Deaths due to COVID-19 in the United States hit 600,000, equal to yearly cancer toll
Washington, June 15: The death toll in the United States from COVID-19 topped 600,000 on Tuesday, even as the vaccination drive has drastically brought down daily cases and fatalities and allowed the country to emerge from the gloom and look forward to summer.
The number of lives lost, as recorded by Johns Hopkins University, is greater than the population of Baltimore or Milwaukee. It is about equal to the number of Americans who died of cancer in 2019.
Worldwide, the COVID-19 death toll stands at about 3.8 million. The real totals in the US and around the globe are thought to be significantly higher, with many cases overlooked or possibly concealed by some countries.

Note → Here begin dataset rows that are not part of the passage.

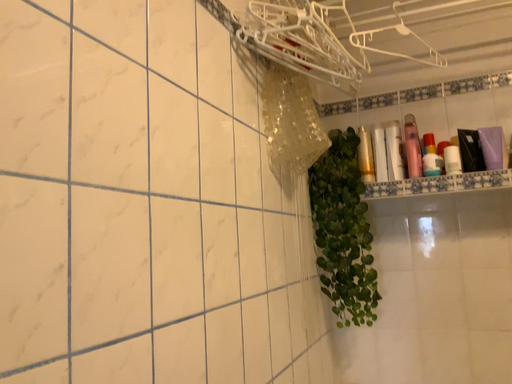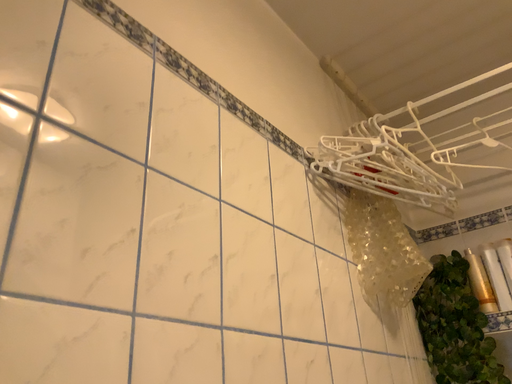
Question: Which way did the camera rotate in the video?

Choices:
 (A) rotated upward
 (B) rotated downward

Answer: (A)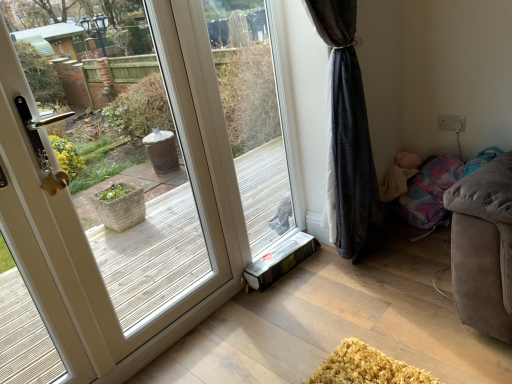
Question: From their relative heights in the image, would you say white glossy door at left is taller or shorter than transparent glass window at center?

Choices:
 (A) short
 (B) tall

Answer: (B)

Question: From the image's perspective, relative to transparent glass window at center, is white glossy door at left above or below?

Choices:
 (A) below
 (B) above

Answer: (A)

Question: Estimate the real-world distances between objects in this image. Which object is farther from the soft beige blanket at lower right?

Choices:
 (A) white glossy door at left
 (B) transparent glass window at center

Answer: (A)

Question: Which is farther from the transparent glass window at center?

Choices:
 (A) soft beige blanket at lower right
 (B) white glossy door at left

Answer: (B)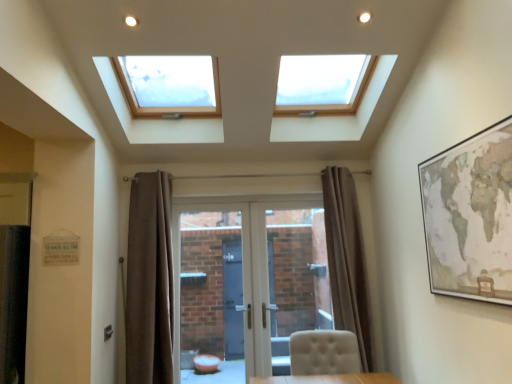
Question: Is brown fabric curtain at left, the 1th curtain viewed from the left, taller or shorter than brown fabric curtain at center, positioned as the second curtain in left-to-right order?

Choices:
 (A) short
 (B) tall

Answer: (B)

Question: Choose the correct answer: Is brown fabric curtain at left, the second curtain when ordered from right to left, inside brown fabric curtain at center, positioned as the second curtain in left-to-right order, or outside it?

Choices:
 (A) outside
 (B) inside

Answer: (A)

Question: Estimate the real-world distances between objects in this image. Which object is closer to the matte brown map at right?

Choices:
 (A) white tufted chair at lower center
 (B) brown fabric curtain at center, positioned as the second curtain in left-to-right order
 (C) white glossy door at center
 (D) brown fabric curtain at left, the second curtain when ordered from right to left

Answer: (A)

Question: Which is farther from the brown fabric curtain at left, the second curtain when ordered from right to left?

Choices:
 (A) brown fabric curtain at center, positioned as the second curtain in left-to-right order
 (B) matte brown map at right
 (C) white tufted chair at lower center
 (D) white glossy door at center

Answer: (B)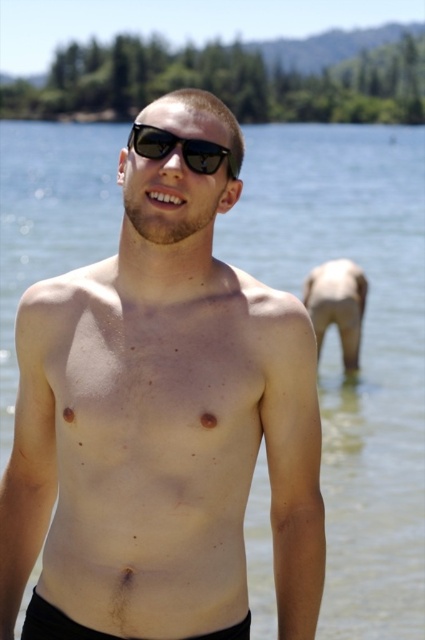
You are a photographer trying to capture the shirtless individual at the lakeside. You notice the matte skin at center and the black reflective sunglasses at center. Which object is positioned to the right side of the other?

The black reflective sunglasses at center is positioned to the right of the matte skin at center because the matte skin at center is to the left of black reflective sunglasses at center.

You are a photographer trying to capture the reflection of the matte skin at center in the water. Since the black reflective sunglasses at center might block part of the reflection, where should you position yourself relative to the person to avoid the sunglasses obstructing the view?

The black reflective sunglasses at center are behind matte skin at center, so positioning yourself directly in front of the person, aligned with the matte skin at center, would ensure the sunglasses do not block the reflection.

You are standing at point (158, 138) and want to move to the water. Is the point (163, 244) behind you or in front of you?

The point (163, 244) is behind point (158, 138), so it is behind you.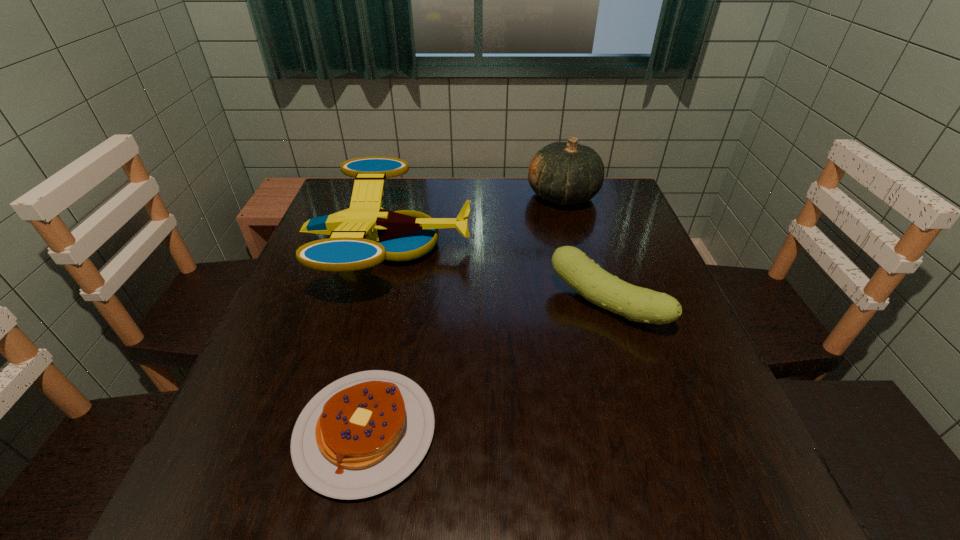
This screenshot has width=960, height=540. Find the location of `free space between the second tallest object and the second shortest object`. free space between the second tallest object and the second shortest object is located at coordinates (498, 276).

The image size is (960, 540). What are the coordinates of `free space between the second tallest object and the third tallest object` in the screenshot? It's located at (498, 276).

You are a GUI agent. You are given a task and a screenshot of the screen. Output one action in this format:
    pyautogui.click(x=<x>, y=<y>)
    Task: Click on the free area in between the cucumber and the gourd
    This screenshot has height=540, width=960.
    Given the screenshot: What is the action you would take?
    pyautogui.click(x=585, y=251)

Where is `vacant space in between the second shortest object and the pancake`? vacant space in between the second shortest object and the pancake is located at coordinates 486,368.

Find the location of a particular element. Image resolution: width=960 pixels, height=540 pixels. vacant space that is in between the gourd and the cucumber is located at coordinates coord(585,251).

In order to click on object that is the closest one to the nearest object in this screenshot , I will do `click(364, 235)`.

Identify which object is the third closest to the tallest object. Please provide its 2D coordinates. Your answer should be formatted as a tuple, i.e. [(x, y)], where the tuple contains the x and y coordinates of a point satisfying the conditions above.

[(361, 435)]

Locate an element on the screen. free location that satisfies the following two spatial constraints: 1. on the front side of the gourd; 2. on the left side of the cucumber is located at coordinates (592, 305).

The image size is (960, 540). In order to click on free space that satisfies the following two spatial constraints: 1. on the back side of the third tallest object; 2. at the cockpit of the second tallest object in this screenshot , I will do `click(588, 246)`.

Locate an element on the screen. The image size is (960, 540). vacant space that satisfies the following two spatial constraints: 1. at the cockpit of the second shortest object; 2. on the right side of the third shortest object is located at coordinates (374, 305).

The milestone came the same day that California, the most populous state and the first to impose a coronavirus lockdown, lifted most of its remaining restrictions and ushered in what has been billed as its "Grand Reopening" just in time for summer.
Gone are state rules on social distancing and limits on capacity at restaurants, bars, supermarkets, gyms, stadiums and other places. Disneyland is throwing open its gates to all tourists after allowing just California residents. Fans will be able to sit elbow-to-elbow and cheer without masks at Dodgers and Giants games.
It took four months to reach the first 100,000 dead. During the most lethal phase of the disaster, in the winter of 2020-21, it took just over a month to go from 300,000 to 400,000 deaths. With the crisis now easing, it took close to four months for the US death toll to go from a half-million to 600,000.